[Dataset entries]
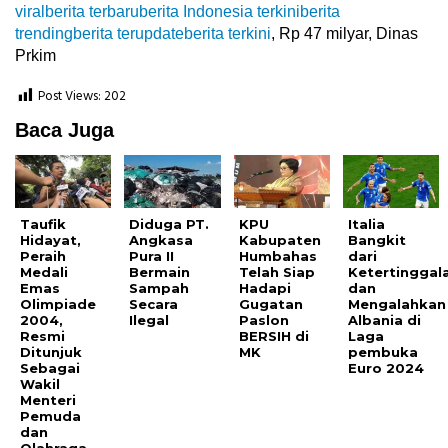
viralberita terbaruberita Indonesia terkiniberita
trendingberita terupdateberita terkini
, Rp 47 milyar, Dinas
Prkim
Post Views:
202
Baca Juga
Taufik
Diduga PT.
KPU
Italia
Hidayat,
Angkasa
Kabupaten
Bangkit
Peraih
Pura II
Humbahas
dari
Medali
Bermain
Telah Siap
Ketertinggal
Emas
Sampah
Hadapi
dan
Olimpiade
Secara
Gugatan
Mengalahkan
2004,
Ilegal
Paslon
Albania di
Resmi
BERSIH di
Laga
Ditunjuk
MK
pembuka
Sebagai
Euro 2024
Wakil
Menteri
Pemuda
dan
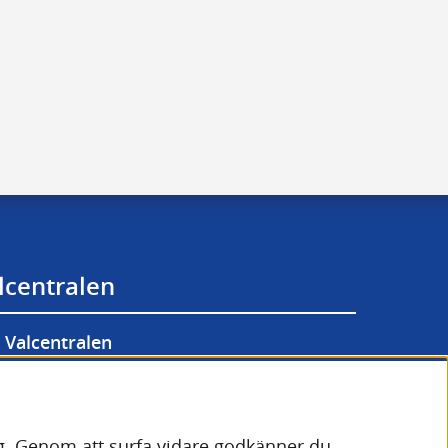
lcentralen
Valcentralen
lgänglighetsredogörelse
lats.
or (cookies)
bbplats.
dig. Genom att surfa vidare godkänner du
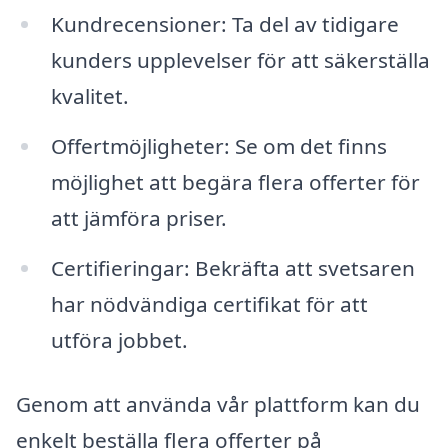
Kundrecensioner: Ta del av tidigare
kunders upplevelser för att säkerställa
kvalitet.
Offertmöjligheter: Se om det finns
möjlighet att begära flera offerter för
att jämföra priser.
Certifieringar: Bekräfta att svetsaren
har nödvändiga certifikat för att
utföra jobbet.
Genom att använda vår plattform kan du
enkelt beställa flera offerter på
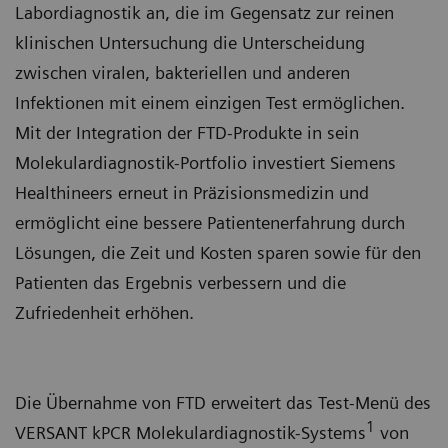
Labordiagnostik an, die im Gegensatz zur reinen
klinischen Untersuchung die Unterscheidung
zwischen viralen, bakteriellen und anderen
Infektionen mit einem einzigen Test ermöglichen.
Mit der Integration der FTD-Produkte in sein
Molekulardiagnostik-Portfolio investiert Siemens
Healthineers erneut in Präzisionsmedizin und
ermöglicht eine bessere Patientenerfahrung durch
Lösungen, die Zeit und Kosten sparen sowie für den
Patienten das Ergebnis verbessern und die
Zufriedenheit erhöhen.
Die Übernahme von FTD erweitert das Test-Menü des
1
VERSANT kPCR Molekulardiagnostik-Systems
von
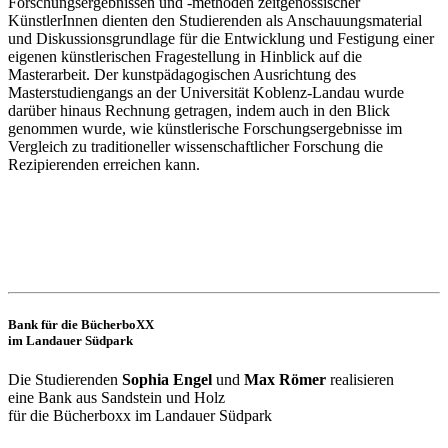
Forschungsergebnissen und -methoden zeitgenössischer
KünstlerInnen dienten den Studierenden als Anschauungsmaterial
und Diskussionsgrundlage für die Entwicklung und Festigung einer
eigenen künstlerischen Fragestellung in Hinblick auf die
Masterarbeit. Der kunstpädagogischen Ausrichtung des
Masterstudiengangs an der Universität Koblenz-Landau wurde
darüber hinaus Rechnung getragen, indem auch in den Blick
genommen wurde, wie künstlerische Forschungsergebnisse im
Vergleich zu traditioneller wissenschaftlicher Forschung die
Rezipierenden erreichen kann.
Bank für die BücherboXX
im Landauer Südpark
Die Studierenden
Sophia Engel
und
Max Römer
realisieren
eine Bank aus Sandstein und Holz
für die Bücherboxx im Landauer Südpark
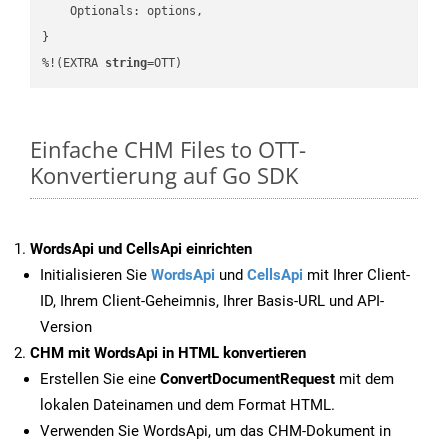
    Optionals: options,

}

%!(EXTRA 
string
=OTT)
Einfache CHM Files to OTT-
Konvertierung auf Go SDK
WordsApi und CellsApi einrichten
Initialisieren Sie
WordsApi
und
CellsApi
mit Ihrer Client-
ID, Ihrem Client-Geheimnis, Ihrer Basis-URL und API-
Version
CHM mit WordsApi in HTML konvertieren
Erstellen Sie eine
ConvertDocumentRequest
mit dem
lokalen Dateinamen und dem Format HTML.
Verwenden Sie WordsApi, um das CHM-Dokument in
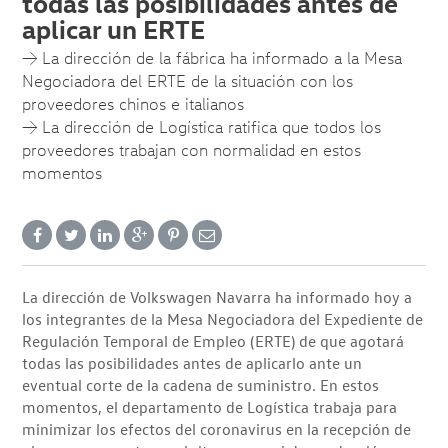
todas las posibilidades antes de
aplicar un ERTE
→ La dirección de la fábrica ha informado a la Mesa
Negociadora del ERTE de la situación con los
proveedores chinos e italianos
→ La dirección de Logística ratifica que todos los
proveedores trabajan con normalidad en estos
momentos
La dirección de Volkswagen Navarra ha informado hoy a
los integrantes de la Mesa Negociadora del Expediente de
Regulación Temporal de Empleo (ERTE) de que agotará
todas las posibilidades antes de aplicarlo ante un
eventual corte de la cadena de suministro. En estos
momentos, el departamento de Logística trabaja para
minimizar los efectos del coronavirus en la recepción de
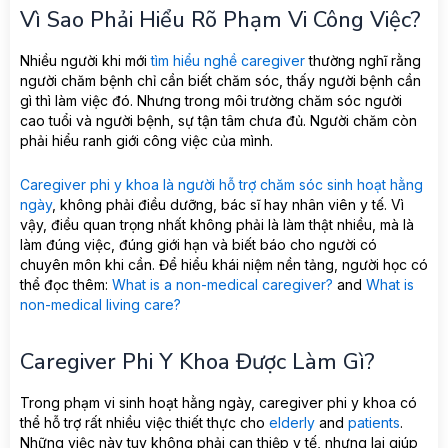
Vì Sao Phải Hiểu Rõ Phạm Vi Công Việc?
Nhiều người khi mới
tìm hiểu nghề caregiver
thường nghĩ rằng
người chăm bệnh chỉ cần biết chăm sóc, thấy người bệnh cần
gì thì làm việc đó. Nhưng trong môi trường chăm sóc người
cao tuổi và người bệnh, sự tận tâm chưa đủ. Người chăm còn
phải hiểu ranh giới công việc của mình.
Caregiver phi y khoa là người hỗ trợ chăm sóc sinh hoạt hằng
ngày
, không phải điều dưỡng, bác sĩ hay nhân viên y tế. Vì
vậy, điều quan trọng nhất không phải là làm thật nhiều, mà là
làm đúng việc, đúng giới hạn và biết báo cho người có
chuyên môn khi cần. Để hiểu khái niệm nền tảng, người học có
thể đọc thêm:
What is a non-medical caregiver?
and
What is
non-medical living care?
Caregiver Phi Y Khoa Được Làm Gì?
Trong phạm vi sinh hoạt hằng ngày, caregiver phi y khoa có
thể hỗ trợ rất nhiều việc thiết thực cho
elderly
and
patients
.
Những việc này tuy không phải can thiệp y tế, nhưng lại giúp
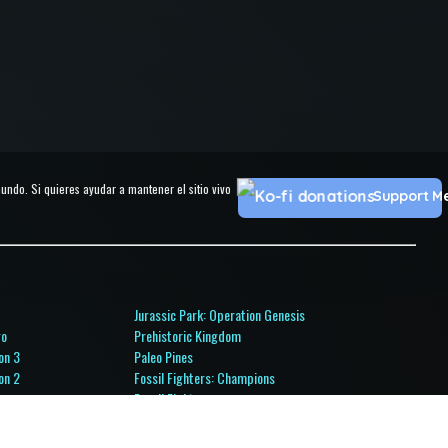
do. Si quieres ayudar a mantener el sitio vivo
Support M
Jurassic Park: Operation Genesis
go
Prehistoric Kingdom
on 3
Paleo Pines
on 2
Fossil Fighters: Champions
on
Fossil Fighters
l Ops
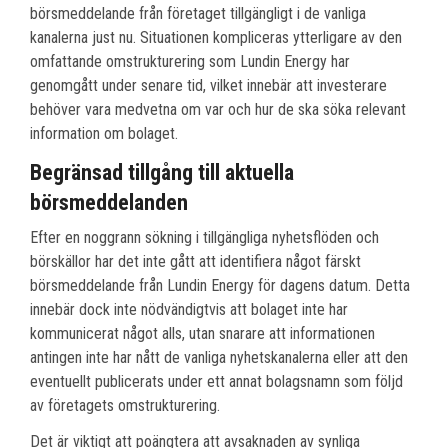
börsmeddelande från företaget tillgängligt i de vanliga
kanalerna just nu. Situationen kompliceras ytterligare av den
omfattande omstrukturering som Lundin Energy har
genomgått under senare tid, vilket innebär att investerare
behöver vara medvetna om var och hur de ska söka relevant
information om bolaget.
Begränsad tillgång till aktuella
börsmeddelanden
Efter en noggrann sökning i tillgängliga nyhetsflöden och
börskällor har det inte gått att identifiera något färskt
börsmeddelande från Lundin Energy för dagens datum. Detta
innebär dock inte nödvändigtvis att bolaget inte har
kommunicerat något alls, utan snarare att informationen
antingen inte har nått de vanliga nyhetskanalerna eller att den
eventuellt publicerats under ett annat bolagsnamn som följd
av företagets omstrukturering.
Det är viktigt att poängtera att avsaknaden av synliga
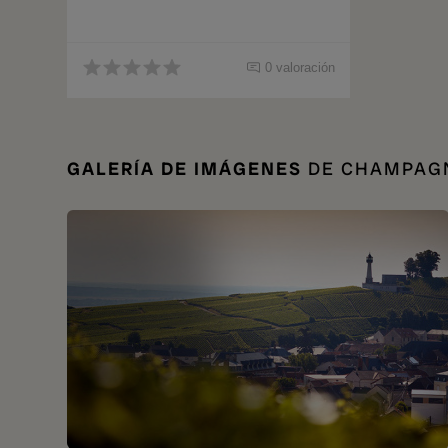
0 valoración
GALERÍA DE IMÁGENES
DE CHAMPAGN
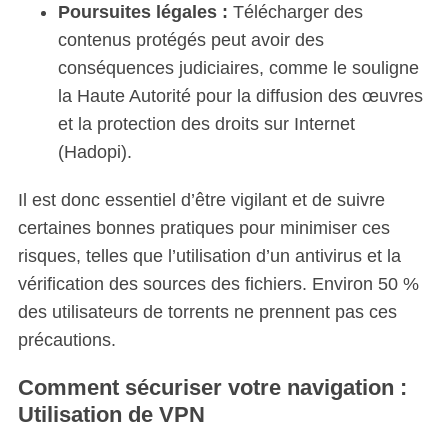
Poursuites légales :
Télécharger des
contenus protégés peut avoir des
conséquences judiciaires, comme le souligne
la Haute Autorité pour la diffusion des œuvres
et la protection des droits sur Internet
(Hadopi).
Il est donc essentiel d’être vigilant et de suivre
certaines bonnes pratiques pour minimiser ces
risques, telles que l’utilisation d’un antivirus et la
vérification des sources des fichiers. Environ 50 %
des utilisateurs de torrents ne prennent pas ces
précautions.
Comment sécuriser votre navigation
:
Utilisation de VPN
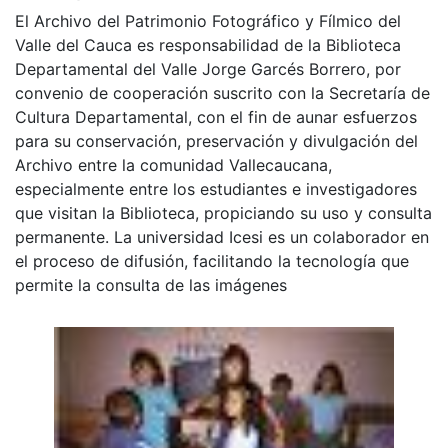
El Archivo del Patrimonio Fotográfico y Fílmico del
Valle del Cauca es responsabilidad de la Biblioteca
Departamental del Valle Jorge Garcés Borrero, por
convenio de cooperación suscrito con la Secretaría de
Cultura Departamental, con el fin de aunar esfuerzos
para su conservación, preservación y divulgación del
Archivo entre la comunidad Vallecaucana,
especialmente entre los estudiantes e investigadores
que visitan la Biblioteca, propiciando su uso y consulta
permanente. La universidad Icesi es un colaborador en
el proceso de difusión, facilitando la tecnología que
permite la consulta de las imágenes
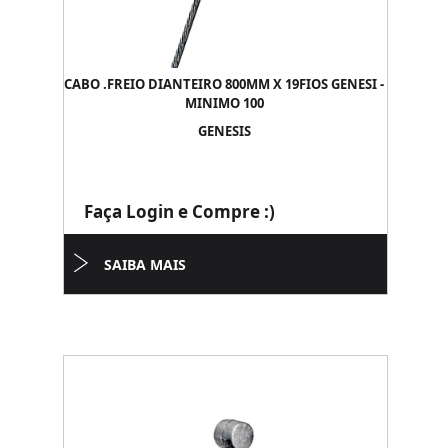
CABO .FREIO DIANTEIRO 800MM X 19FIOS GENESI -
MINIMO 100
GENESIS
Faça Login e Compre :)
SAIBA MAIS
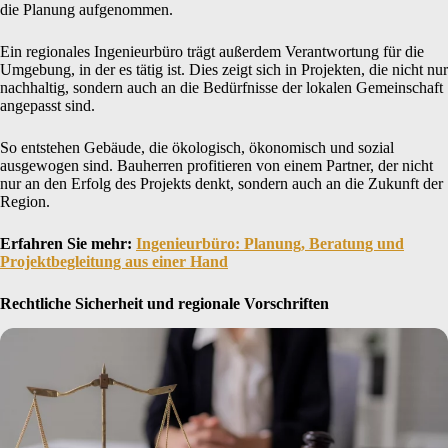
die Planung aufgenommen.
Ein regionales Ingenieurbüro trägt außerdem Verantwortung für die
Umgebung, in der es tätig ist. Dies zeigt sich in Projekten, die nicht nur
nachhaltig, sondern auch an die Bedürfnisse der lokalen Gemeinschaft
angepasst sind.
So entstehen Gebäude, die ökologisch, ökonomisch und sozial
ausgewogen sind. Bauherren profitieren von einem Partner, der nicht
nur an den Erfolg des Projekts denkt, sondern auch an die Zukunft der
Region.
Erfahren Sie mehr:
Ingenieurbüro: Planung, Beratung und
Projektbegleitung aus einer Hand
Rechtliche Sicherheit und regionale Vorschriften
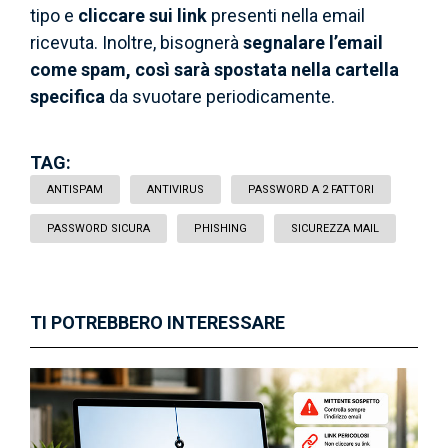
tipo e
cliccare sui link
presenti nella email
ricevuta. Inoltre, bisognerà
segnalare l’email
come spam, così sarà spostata nella cartella
specifica
da svuotare periodicamente.
TAG:
ANTISPAM
ANTIVIRUS
PASSWORD A 2 FATTORI
PASSWORD SICURA
PHISHING
SICUREZZA MAIL
TI POTREBBERO INTERESSARE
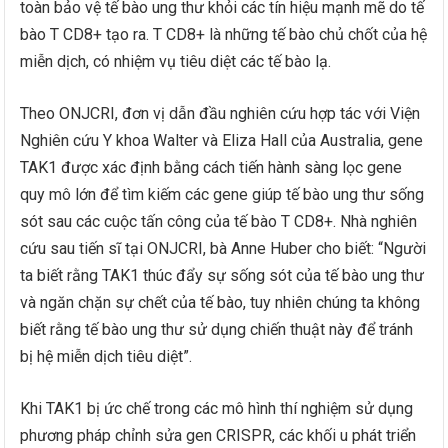
toàn bảo vệ tế bào ung thư khỏi các tín hiệu mạnh mẽ do tế
bào T CD8+ tạo ra. T CD8+ là những tế bào chủ chốt của hệ
miễn dịch, có nhiệm vụ tiêu diệt các tế bào lạ.
Theo ONJCRI, đơn vị dẫn đầu nghiên cứu hợp tác với Viện
Nghiên cứu Y khoa Walter và Eliza Hall của Australia, gene
TAK1 được xác định bằng cách tiến hành sàng lọc gene
quy mô lớn để tìm kiếm các gene giúp tế bào ung thư sống
sót sau các cuộc tấn công của tế bào T CD8+. Nhà nghiên
cứu sau tiến sĩ tại ONJCRI, bà Anne Huber cho biết: “Người
ta biết rằng TAK1 thúc đẩy sự sống sót của tế bào ung thư
và ngăn chặn sự chết của tế bào, tuy nhiên chúng ta không
biết rằng tế bào ung thư sử dụng chiến thuật này để tránh
bị hệ miễn dịch tiêu diệt”.
Khi TAK1 bị ức chế trong các mô hình thí nghiệm sử dụng
phương pháp chỉnh sửa gen CRISPR, các khối u phát triển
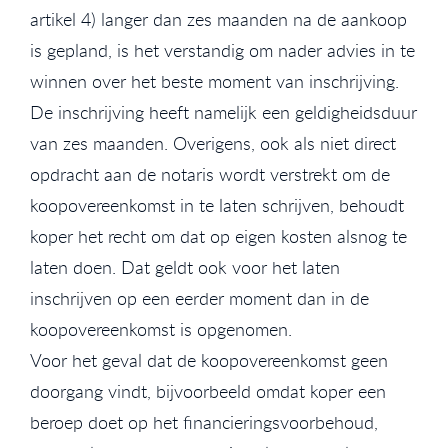
artikel 4) langer dan zes maanden na de aankoop
is gepland, is het verstandig om nader advies in te
winnen over het beste moment van inschrijving.
De inschrijving heeft namelijk een geldigheidsduur
van zes maanden. Overigens, ook als niet direct
opdracht aan de notaris wordt verstrekt om de
koopovereenkomst in te laten schrijven, behoudt
koper het recht om dat op eigen kosten alsnog te
laten doen. Dat geldt ook voor het laten
inschrijven op een eerder moment dan in de
koopovereenkomst is opgenomen.
Voor het geval dat de koopovereenkomst geen
doorgang vindt, bijvoorbeeld omdat koper een
beroep doet op het financieringsvoorbehoud,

ACTIVITY:
Your answer should consist only of the lines above between the line holding "Efter en noggrann" and the line holding "av företagets omstrukturering.", inclusive, each transcribed exactly.

SOLUTION TO THIS TASK:
Efter en noggrann sökning i tillgängliga nyhetsflöden och
börskällor har det inte gått att identifiera något färskt
börsmeddelande från Lundin Energy för dagens datum. Detta
innebär dock inte nödvändigtvis att bolaget inte har
kommunicerat något alls, utan snarare att informationen
antingen inte har nått de vanliga nyhetskanalerna eller att den
eventuellt publicerats under ett annat bolagsnamn som följd
av företagets omstrukturering.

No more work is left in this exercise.